The personnel reaction — nearly 900 signatories across Google and OpenAI — shows that internal company culture now shapes public policy debates over AI. Employee activism influences corporate decisions and can alter procurement dynamics by signalling reputational and recruitment costs. For regulators and lawmakers, this raises questions about whether existing procurement frameworks, export controls and privacy laws are fit for the rapid pace of AI development.

Comparison & Data

Metric OpenAI Anthropic
Reported users/downloads ~900 million ChatGPT users Claude surge to App Store #1 (Sensor Tower)
Employee protest signatories 98 (OpenAI) 796 (Google)
Contract status Amending Pentagon deal (March 2026) Removed/flagged as supply-chain risk

The table above summarises available public figures tied to the dispute. The user base figure for ChatGPT (approximately 900 million) and the number of staff signatories reflect the data reported in contemporaneous coverage; app-store position shifts are drawn from third-party analytics. These figures illustrate the scale of the reputational and marketplace movements, but they do not capture classified contract terms that remain confidential.

Reactions & Quotes

Company leadership framed the revision as a corrective step intended to clarify limits and restore public trust. Employee and expert voices remained cautious, urging stronger oversight and independent verification.

“We shouldn’t have rushed to get this out on Friday… The issues are super complex, and demand clear communication.”
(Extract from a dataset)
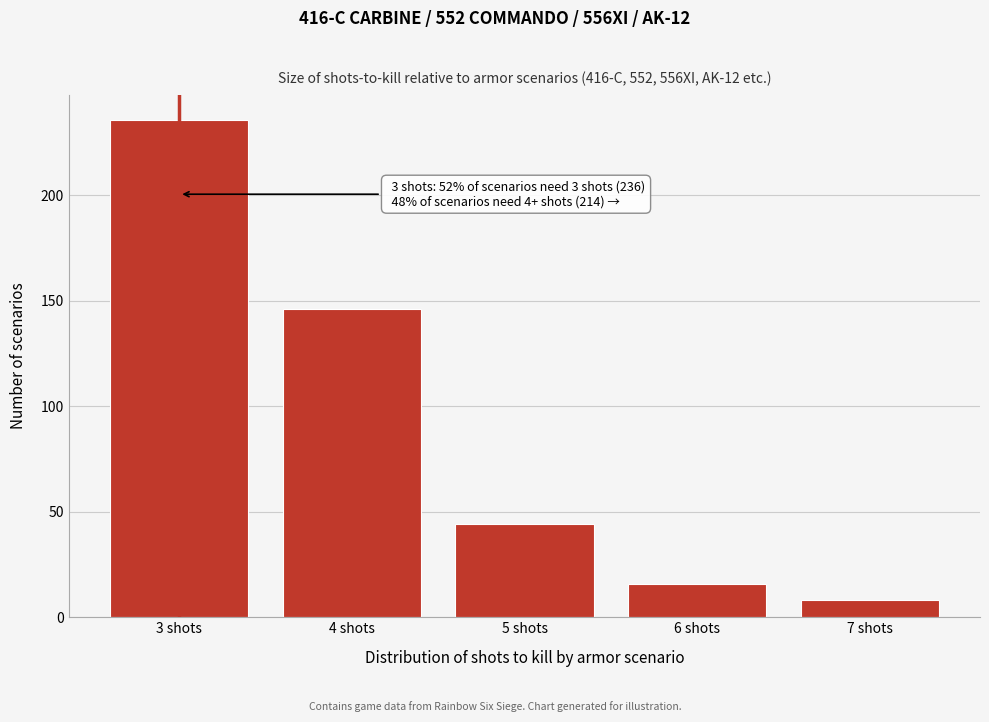

Reading left to right, transcribe all the data shown in this chart.

236	146	44	16	8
Sam Altman (reposted employee message)

Several staff and former employees questioned whether the updated terms match the ethical guardrails that Anthropic had set out.

“Using these systems for mass domestic surveillance is incompatible with democratic values.”

Anthropic statement (official)

“OpenAI employees’ default assumption here should unfortunately be that OpenAI caved + framed it as not caving.”

Miles Brundage (former OpenAI head of policy research)

Unconfirmed

  • Whether the amended contract will include independent, external audits of classified deployments remains unspecified and unconfirmed.
  • The precise contractual language that will bar NSA or other defence intelligence use has not been published and is therefore unverified.
  • Claims that the deal allows indirect surveillance via subcontractors or downstream integrations are plausible but not confirmed by publicly available contract text.

Bottom Line

This episode illustrates that the technical promise of AI collides with governance, procurement and public trust when national security uses are proposed. OpenAI’s decision to revise the deal and to state explicit prohibitions is a tactical response to reputational and internal pressure, but the substantive effectiveness of those limits will depend on concrete, verifiable enforcement mechanisms and greater transparency.

Policymakers, civil society and the companies themselves now face pressure to develop durable frameworks for classified AI use that reconcile operational needs with civil liberties. The near-term outcome will hinge on the specific contract wording, oversight arrangements, and whether agencies and vendors accept independent verification — details that remain to be published.